» **EXERCISE DIRECTIONS**
Show all lines of the listing that contain the word "light".

» **SUPPLIED DATA**
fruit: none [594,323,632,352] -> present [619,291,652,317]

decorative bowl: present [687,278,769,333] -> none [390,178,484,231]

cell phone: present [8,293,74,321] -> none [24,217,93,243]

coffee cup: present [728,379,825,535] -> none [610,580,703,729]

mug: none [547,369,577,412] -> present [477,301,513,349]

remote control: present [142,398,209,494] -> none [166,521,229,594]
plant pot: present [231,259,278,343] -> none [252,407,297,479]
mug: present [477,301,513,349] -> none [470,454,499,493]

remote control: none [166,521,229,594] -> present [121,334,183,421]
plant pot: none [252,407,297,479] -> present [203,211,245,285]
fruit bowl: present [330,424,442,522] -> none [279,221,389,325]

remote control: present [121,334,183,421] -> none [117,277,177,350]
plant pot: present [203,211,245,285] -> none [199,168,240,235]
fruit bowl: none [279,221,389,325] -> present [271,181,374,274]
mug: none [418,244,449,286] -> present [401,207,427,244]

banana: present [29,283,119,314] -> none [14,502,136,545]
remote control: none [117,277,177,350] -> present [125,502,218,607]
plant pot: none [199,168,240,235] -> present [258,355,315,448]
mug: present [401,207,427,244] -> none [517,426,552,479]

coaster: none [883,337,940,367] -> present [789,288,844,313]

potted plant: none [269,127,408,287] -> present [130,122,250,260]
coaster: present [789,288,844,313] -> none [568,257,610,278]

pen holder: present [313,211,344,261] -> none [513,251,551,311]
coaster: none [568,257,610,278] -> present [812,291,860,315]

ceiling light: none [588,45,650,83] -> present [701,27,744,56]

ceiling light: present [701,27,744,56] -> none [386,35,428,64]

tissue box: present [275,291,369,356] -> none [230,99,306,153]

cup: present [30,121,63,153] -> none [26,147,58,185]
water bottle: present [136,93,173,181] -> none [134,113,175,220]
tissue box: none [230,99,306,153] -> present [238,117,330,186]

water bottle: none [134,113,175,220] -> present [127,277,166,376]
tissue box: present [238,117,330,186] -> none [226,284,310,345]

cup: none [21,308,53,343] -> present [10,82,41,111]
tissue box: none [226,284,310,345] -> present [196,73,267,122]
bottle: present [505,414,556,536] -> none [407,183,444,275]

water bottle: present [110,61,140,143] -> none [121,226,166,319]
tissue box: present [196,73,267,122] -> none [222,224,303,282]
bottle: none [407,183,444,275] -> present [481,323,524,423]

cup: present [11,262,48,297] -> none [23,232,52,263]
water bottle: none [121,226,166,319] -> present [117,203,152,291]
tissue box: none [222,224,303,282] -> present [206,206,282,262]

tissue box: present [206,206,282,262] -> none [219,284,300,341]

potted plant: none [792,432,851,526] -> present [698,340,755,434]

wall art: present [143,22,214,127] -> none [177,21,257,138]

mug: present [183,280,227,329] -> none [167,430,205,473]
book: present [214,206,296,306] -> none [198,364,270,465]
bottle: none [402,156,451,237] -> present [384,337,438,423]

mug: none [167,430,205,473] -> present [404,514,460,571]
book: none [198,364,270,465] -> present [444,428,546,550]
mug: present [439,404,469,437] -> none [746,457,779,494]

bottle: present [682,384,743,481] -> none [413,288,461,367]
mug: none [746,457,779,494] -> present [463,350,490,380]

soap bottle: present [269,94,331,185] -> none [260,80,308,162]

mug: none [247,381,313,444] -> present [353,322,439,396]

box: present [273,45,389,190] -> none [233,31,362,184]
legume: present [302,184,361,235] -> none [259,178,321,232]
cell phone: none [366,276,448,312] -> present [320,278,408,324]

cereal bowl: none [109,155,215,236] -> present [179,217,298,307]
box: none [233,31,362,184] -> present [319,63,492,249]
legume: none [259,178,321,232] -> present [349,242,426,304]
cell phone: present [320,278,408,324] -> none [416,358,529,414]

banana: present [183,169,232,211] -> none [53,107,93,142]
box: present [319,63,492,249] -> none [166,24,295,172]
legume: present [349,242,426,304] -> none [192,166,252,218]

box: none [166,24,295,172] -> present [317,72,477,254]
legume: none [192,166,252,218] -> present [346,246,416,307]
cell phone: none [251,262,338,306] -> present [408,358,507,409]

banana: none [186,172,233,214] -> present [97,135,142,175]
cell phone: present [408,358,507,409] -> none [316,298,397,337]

» **COMPLETED TASK**
ceiling light: none [588,45,650,83] -> present [701,27,744,56]
ceiling light: present [701,27,744,56] -> none [386,35,428,64]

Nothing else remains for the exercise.